IEBC: Why we threw out Okoa Kenya

NAIROBI
By Rawlings Otieno and Patrick Beja | Mar 25th 2016 | 3 min read

The electoral commission has revealed why it trashed the Okoa Kenya initiative.

Explaining the process of verification of signatures for a referendum, the Independent Electoral and Boundaries Commission (IEBC) revealed that some sections of the Okoa Kenya booklets had incomprehensible writings and drawings.

The commission defended itself against accusations of being an appendage of the Jubilee administration in the execution of its mandate. The Opposition had claimed that the fate of the Okoa Kenya referendum signatures was sealed courtesy of a conspiracy between the ruling coalition and the commission.

IEBC Chairman Issack Hassan, in a 24-point statement yesterday, said that despite unrelenting bashing from various political stakeholders, they would remain in office to deliver on their mandate as provided for in the Constitution. IEBC officials insisted that they would not bow to pressure to quit.

"We have become a punching bag of political parties. It's like if this party is tired, the other one starts. We will not run away from our responsibilities," said Mr Hassan.

CORD leader Raila Odinga said a fresh electoral body was required because IEBC had been compromised.

"IEBC should be disbanded immediately to ensure a level playing ground in the next elections. As it stands, IEBC is serving the interests of Jubilee," he said.

He spoke outside the Malindi Police Station, where he had led other CORD leaders to stand in solidarity with governors Hassan Joho (Mombasa) and Amason Kingi (Kilifi), who were summoned by police over their role, if any, in the Malindi by-election violence (see separate story).

"The Government cannot win the (next) election. It is the people who win an election and CORD stands with the people," Raila said.

In Nairobi, Hassan's team maintained that the Okoa Kenya initiative promoters had no option but to seek a fresh mandate from the people to come up with a million signatures if they intended to proceed with the referendum push.

According to the commission, the promoters of the popular initiative cannot bridge the gap by topping up over 140,000 signatures.

"If the commission finds that the initiative does not meet the constitutional threshold, our interpretation is that the initiative does not proceed to the next level. As far as we are concerned, the process has stopped and they can start a fresh round of collecting signatures," said IEBC's Thomas Letangule.

The commission explained that when it received the draft bill and a bundle of 217 booklets in hard copy on November, 9 last year, it reviewed the status of the records and acknowledged every booklet by stamping on every page and designing the methodology to be followed in verification.

Hassan said before embarking on the exercise, the commission requested Treasury for funding to facilitate the recruitment of at least 100 data entry clerks for a 30-day period, training of clerks, hiring of the venue and security among others.
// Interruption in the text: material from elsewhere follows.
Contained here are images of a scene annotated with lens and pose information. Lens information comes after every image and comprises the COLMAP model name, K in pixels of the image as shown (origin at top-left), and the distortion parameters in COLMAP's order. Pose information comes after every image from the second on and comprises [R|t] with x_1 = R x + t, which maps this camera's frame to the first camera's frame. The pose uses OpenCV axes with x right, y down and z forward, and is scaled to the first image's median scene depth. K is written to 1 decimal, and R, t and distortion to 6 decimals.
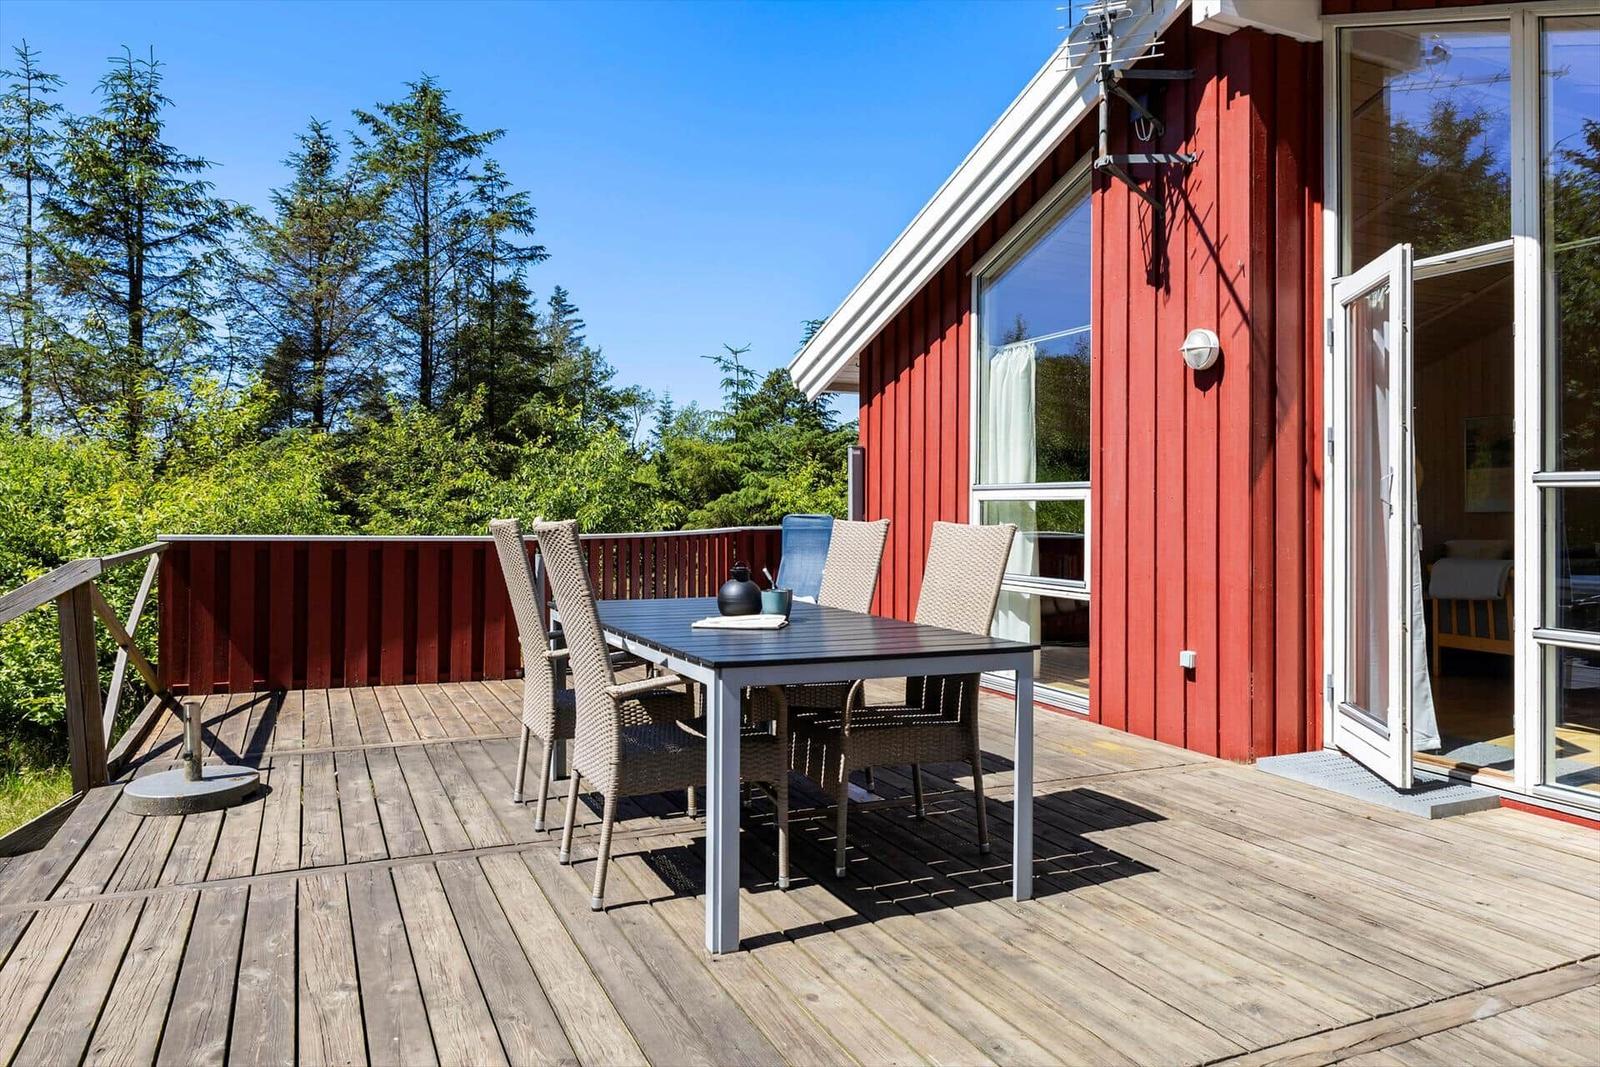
lens RADIAL K [[1070.7, 0, 798.8], [0, 1070.7, 501.5], [0, 0, 1]] dist [-0.005287, -0.002028]
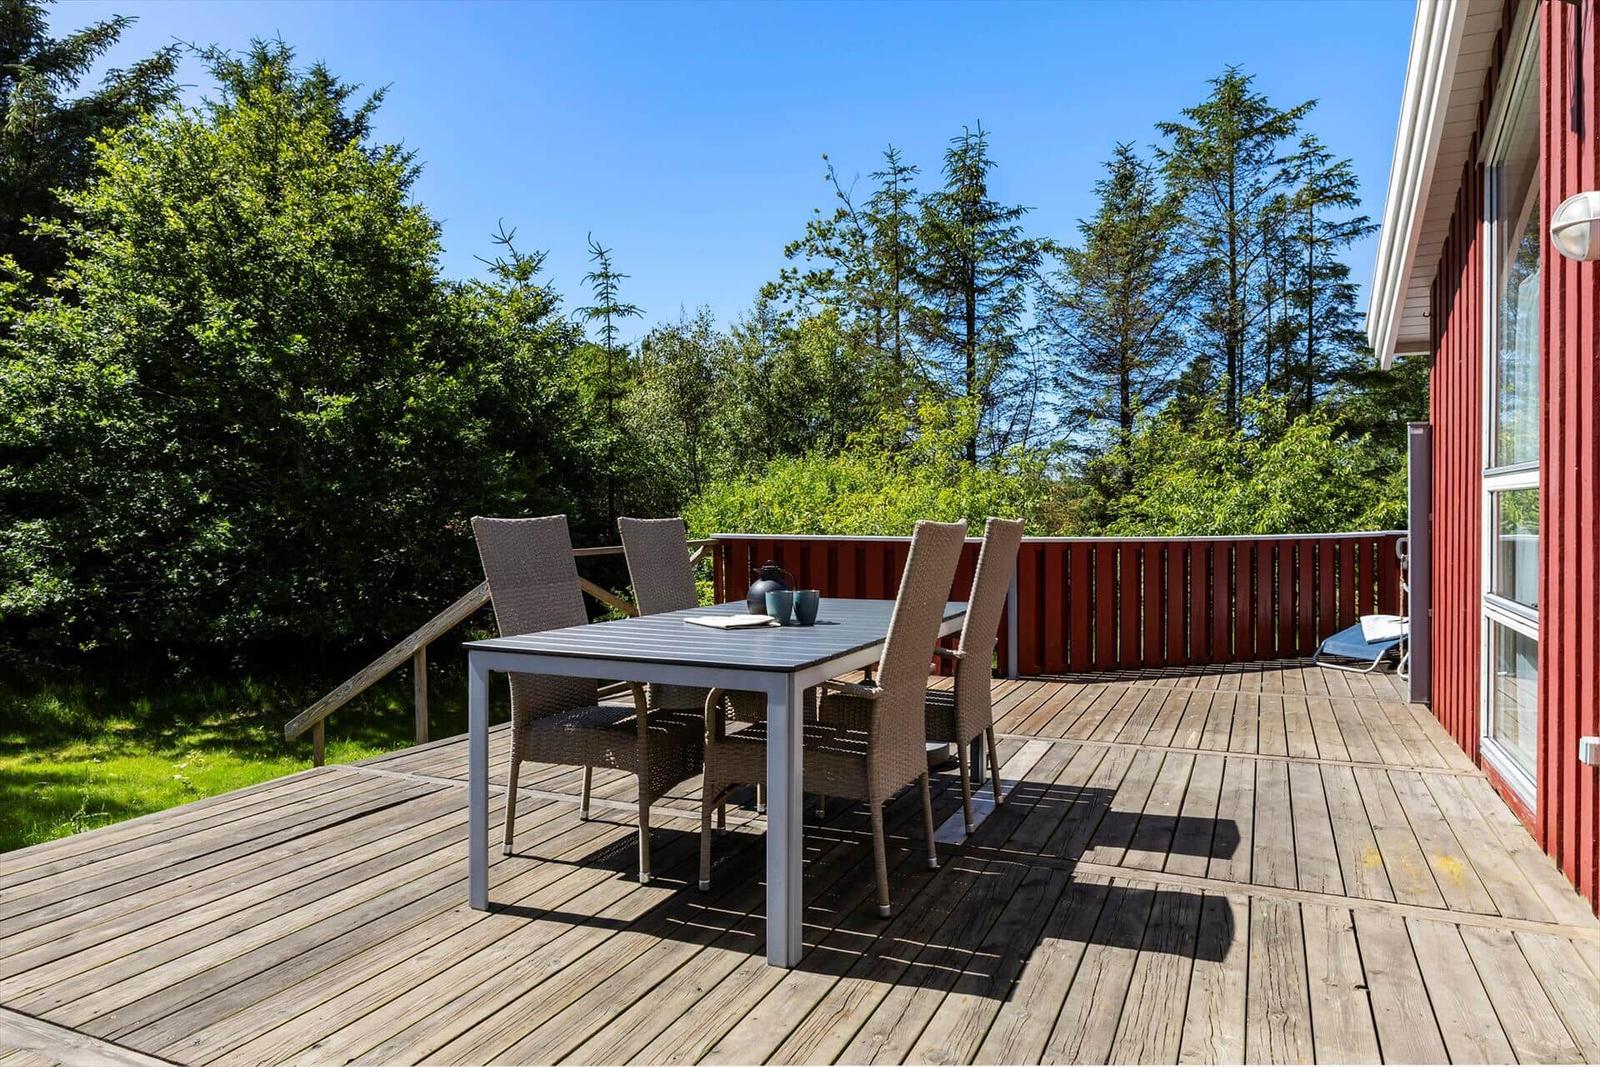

Treasury approved the request for allocation of Sh24.4 million.

IEBC appointed a project team led by Research and Development Manager Catherine Kamindo and Head of Investigations and Prosecution Crispin Owiye, to oversee verification.

The terms of reference for the project team was to oversee data entry from hard copy to soft copy, provide quality assurance during the process of data entry, organise and archive the booklets, compile the final report of the verification and make recommendations.
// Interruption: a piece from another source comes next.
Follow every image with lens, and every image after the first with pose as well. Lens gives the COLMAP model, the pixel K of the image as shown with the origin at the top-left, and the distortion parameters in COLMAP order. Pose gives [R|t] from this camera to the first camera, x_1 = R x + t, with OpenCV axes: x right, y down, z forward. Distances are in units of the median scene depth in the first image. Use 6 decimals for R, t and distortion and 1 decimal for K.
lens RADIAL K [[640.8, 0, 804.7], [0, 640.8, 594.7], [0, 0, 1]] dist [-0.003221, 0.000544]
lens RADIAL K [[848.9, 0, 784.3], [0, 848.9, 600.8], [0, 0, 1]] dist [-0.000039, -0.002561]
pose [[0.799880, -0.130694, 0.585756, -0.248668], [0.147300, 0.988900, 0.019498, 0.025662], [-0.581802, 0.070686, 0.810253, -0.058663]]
The 100 clerks were required to key in the name and ID numbers of each supporter in a prescribed Excel sheet.

After the data contained in all booklets were entered, this was handed over to the commission's ICT team for verification.

At the preparatory stage and during the data-capture process, the project team observed that the format in which Okoa Kenya submitted the records was inconsistent.

The team noted that some of the booklets were hand-written while others were typed. Out of 217 booklets, 172 were handwritten, 43 printed while two books were both printed and handwritten.

The project team also observed that the number of columns was not the same in all booklets, with 43 appearing to have been based on IEBC's voter register. The formats and number of records in the booklets were different, and serialisation of the booklets was inconsistent. Many booklets had entries that were illegible due to poor handwriting while others had entries that were not signed.